The Cause(s) of Most Injuries
There are three main causes behind most sports injuries, and these apply about equally to pros and amateurs. They also apply to skilled labor and trades. The first is failing to prepare.
This is true if you play pro ball, and equally true if you’re just going for a bike ride or a jog around the lake. Cars have been designed to go from zero to sixty. Muscles have not. The fluids that lubricate muscles, tendons, and sinews have to be stimulated to begin their work, and the best stimulation is gentle flexing and stretching followed by increasingly strenuous activity. Whether you are throwing a ball or climbing a transmission-line pole, you mind and body have to be ready.
Secondary (but no less important) causes include bad technique and too much initial exertion. These, in turn, can be exacerbated by failing to drink enough fluids, and failing to cool down sufficiently to allow muscles to "burn off" lactic acid and replace it with oxygen and nutrients. You have to know the best way to do your job, the amount of exertion needed to do it, and the safest way to get it done.
When All Else Fails
You have strengthened your core: you are flexible and strong. You know the right way to do things, on the soccer field or on the parallel bars. You work your way up, staying hydrated, and cool down when you are finished. And still you have incurred an injury.

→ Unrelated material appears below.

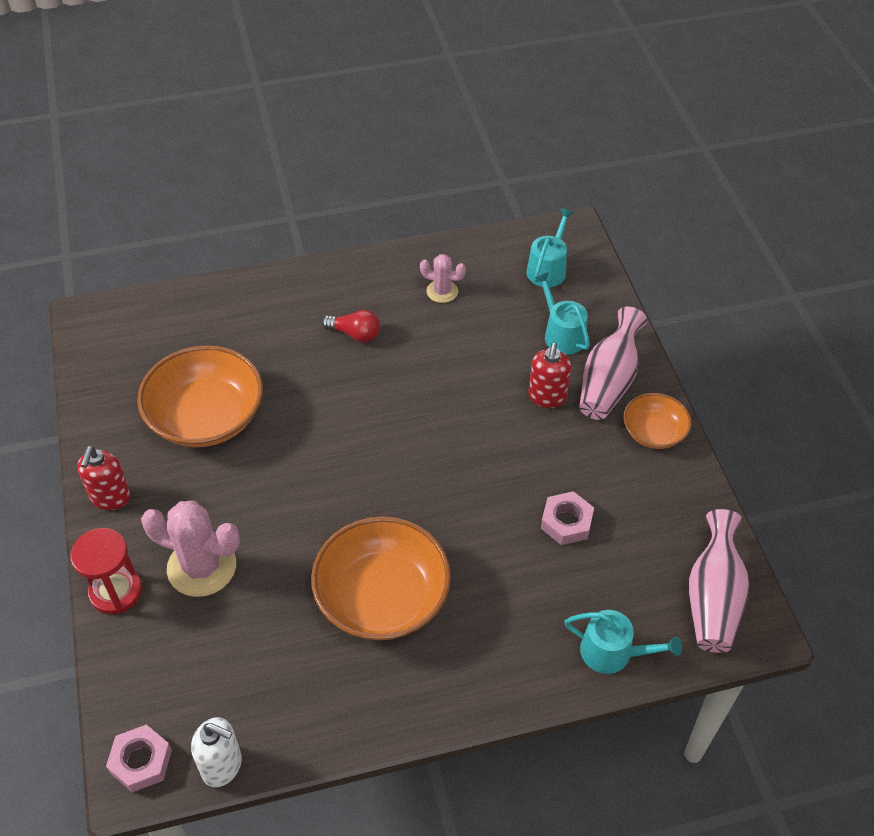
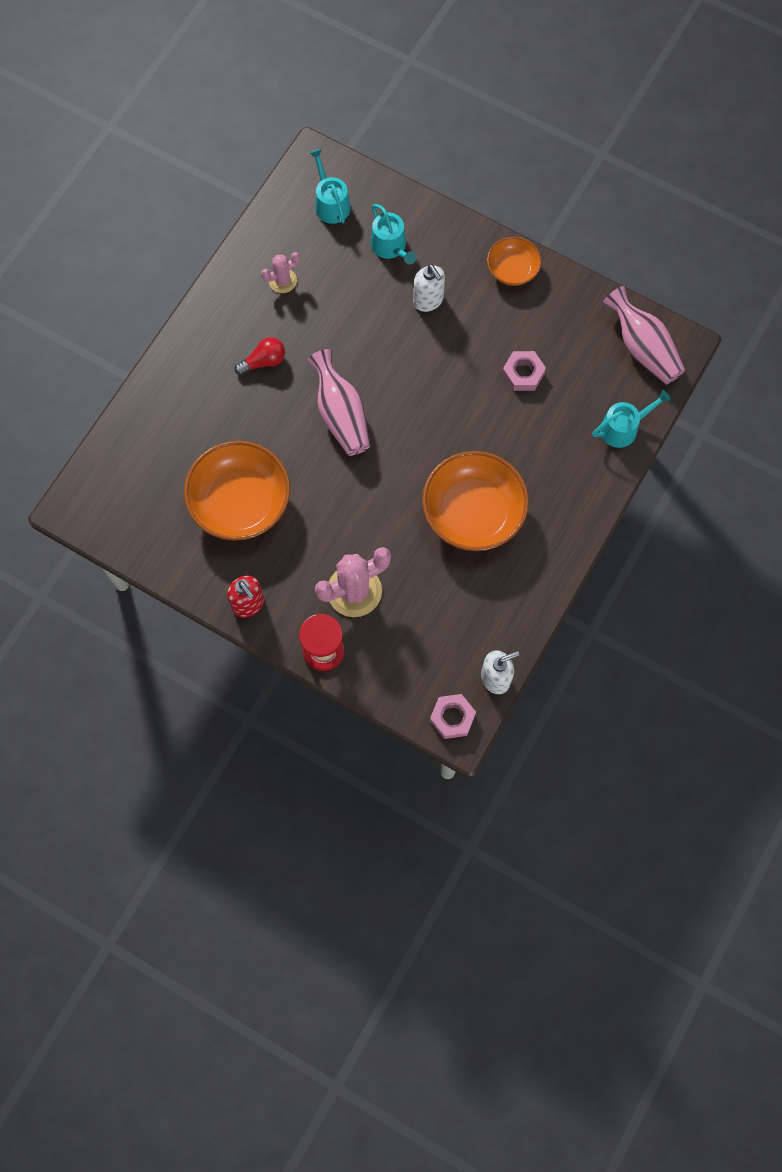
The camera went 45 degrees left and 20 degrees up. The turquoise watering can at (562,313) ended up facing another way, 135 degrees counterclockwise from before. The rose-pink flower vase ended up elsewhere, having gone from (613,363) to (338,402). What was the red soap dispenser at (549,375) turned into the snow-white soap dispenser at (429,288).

If the injury is a result of your work – whether you’re a runner, soccer player, or a lineman – there is that initial fear that you will never participate again in doing what you love.
So what will you do if you can’t do that? Will workmen’s compensation come through for you, or do you need a lawyer? Will you spend the rest of your life on disability, or – worse yet – at the mercy of charity?
Don’t go there. That is defeatist thinking, and thoughts are things. Instead, focus on how much work, and time, it will take to get a fourth of the way back. Then halfway. Then all the way, and never allow yourself to see that final destination, because in early days it will seem as distant as the moon.
Injuries in America
Each day in the United States, almost 13,000 individuals, or 1.06 percent of full-time workers, are injured. Most of the injuries involve sprains, strains, or overexertion. Firefighters, police, paramedics, and other service workers are most at risk. Interestingly, construction workers rank No. 5, after maintenance, repair, and installation crews. In 2015, the greatest risk of injury and death was from poisoning, with prescription medications (notably opoid painkillers) leading the field. Fifteen percent of professional sports players incurred injuries in 2015. Four percent of those were knee injuries. Less than one percent were head injuries like concussions.
Facing the Music
If you have been injured at work and wonder what comes next, take heart. Thanks to 21st century physical therapy techniques and medicines, the odds of your coming back as good as new – or at least good enough to do your job – are excellent.
This doesn’t mean that you won’t be depressed: coming back can be a long, slow road. It also doesn’t mean that you won’t be in pain at times, or that your work duties won’t be limited by your injury until you make a full recovery.
On average, almost half of all injured workers who returned to work within one month stayed on the job and did not need to take more time off. More important, even though symptoms of depression sometimes persisted through the first six months (and even through the entire first year), those workers who received both physical and mental health therapy recovered more completely and required fewer process adaptations or exceptions than those who did not. Accepting therapy doesn’t make you weak. It makes you stronger.
Speaking of Music
One worker therapy that has received high marks is music. Where practicable, workers who were allowed to listen to music on the job tended to recover their emotional equilibrium much more quickly than those who did not.
For those who don’t enjoy music, other emotionally uplifting activities – a favorite hobby over the lunch hour, a collection of pictures, even a pet – helped restore a sense of wellbeing. This is, no doubt, why so many firms now allow employees to bring small pets to work. Where that isn’t practical, a half hour a day spent looking at images (scenery, families, adorable children, and cute animals) is equally valuable.